🤖 AI Summary
This work addresses the challenge of strong geometry-albedo coupling and complex skin optical properties—particularly subsurface scattering—in sparse-view (only three images) 3D face reconstruction, which hinders effective disentanglement. To this end, we propose a two-stage differentiable decomposition framework. Methodologically: (i) we construct a generic face template and guide its personalized fine-tuning; (ii) we explicitly model joint geometry-albedo constraints and incorporate physics-based skin subsurface scattering; and (iii) we employ end-to-end, physically inspired neural rendering optimization. Compared to state-of-the-art approaches, our method achieves superior performance in geometric accuracy, separation fidelity between diffuse and specular reflectance components, and novel-view synthesis quality. To the best of our knowledge, it is the first method to achieve high-fidelity, fully disentangled 3D face reconstruction from sparse input views.
📝 Abstract
In this study, we introduce a novel two-stage technique for decomposing and reconstructing facial features from sparse-view images, a task made challenging by the unique geometry and complex skin reflectance of each individual. To synthesize 3D facial models more realistically, we endeavor to decouple key facial attributes from the RGB color, including geometry, diffuse reflectance, and specular reflectance. Specifically, we design a Sparse-view Face Decomposition Model (SFDM): 1) In the first stage, we create a general facial template from a wide array of individual faces, encapsulating essential geometric and reflectance characteristics. 2) Guided by this template, we refine a specific facial model for each individual in the second stage, considering the interaction between geometry and reflectance, as well as the effects of subsurface scattering on the skin.

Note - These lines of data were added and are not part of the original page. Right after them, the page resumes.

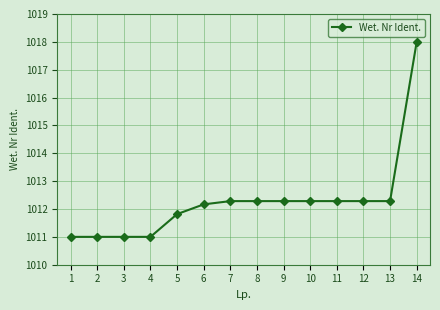

Reading left to right, extract all data points from this chart.

1=1011.0	2=1011.0	3=1011.0	4=1011.0	5=1011.8	6=1012.2	7=1012.3	8=1012.3	9=1012.3	10=1012.3	11=1012.3	12=1012.3	13=1012.3	14=1018.0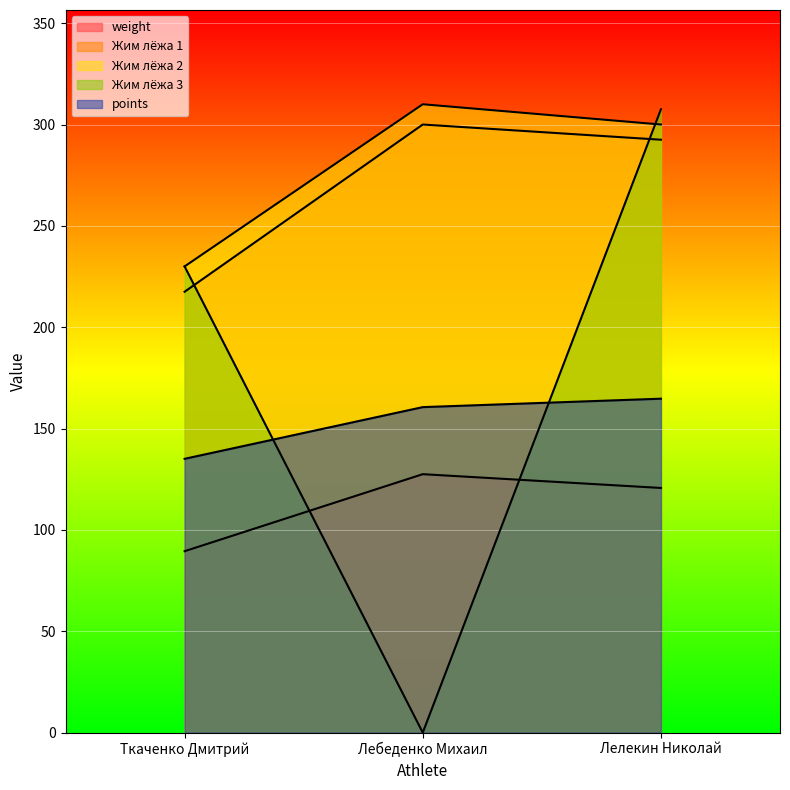

At which label is Жим лёжа 1 closest to 258?

Лелекин Николай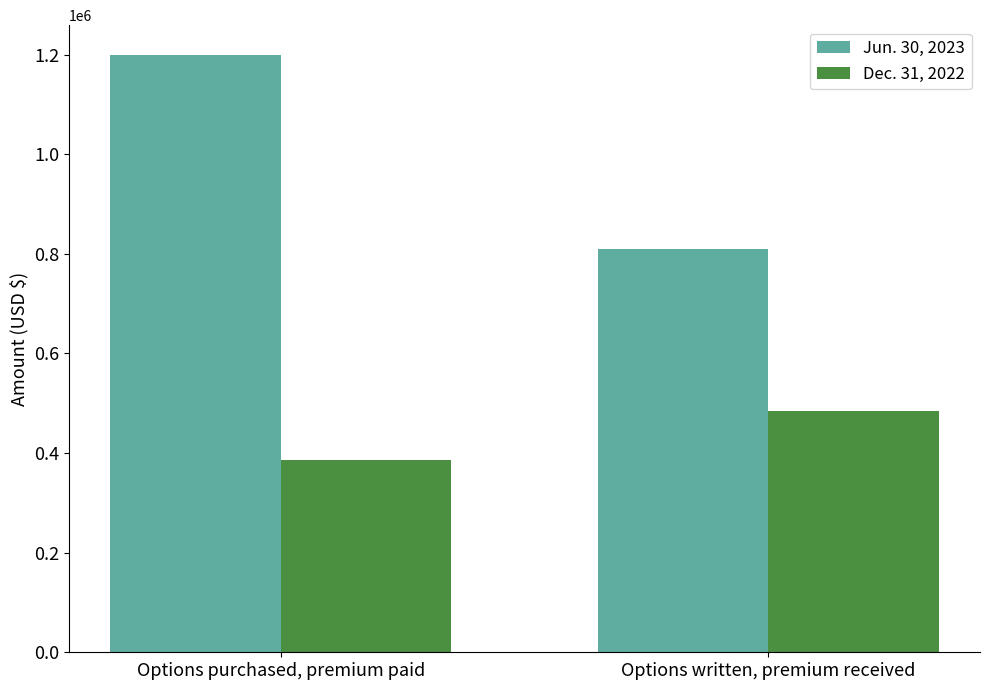

Which series has the widest spread of values?

Jun. 30, 2023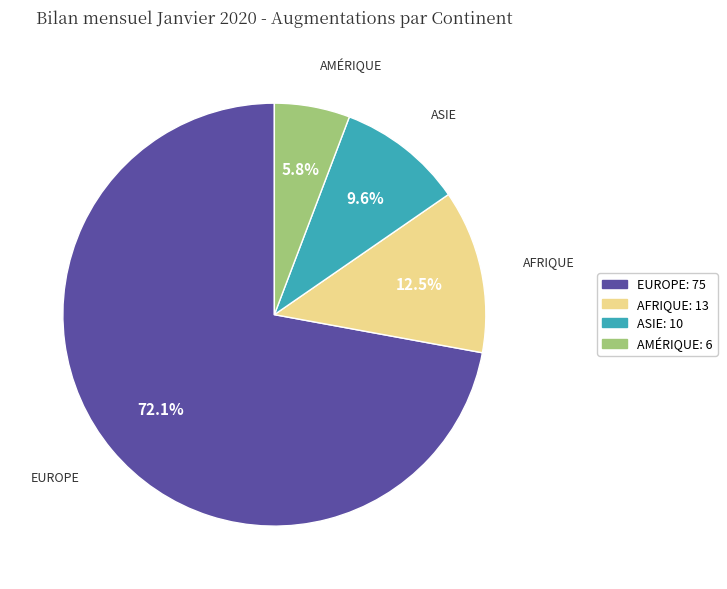

Does any single category account for the majority?

Yes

With these advances, our method can reconstruct high-quality facial representations from as few as three images. The comprehensive evaluation and comparison reveal that our approach outperforms existing methods by effectively disentangling geometric and reflectance components, significantly enhancing the quality of synthesized novel views, and paving the way for applications in facial relighting and reflectance editing.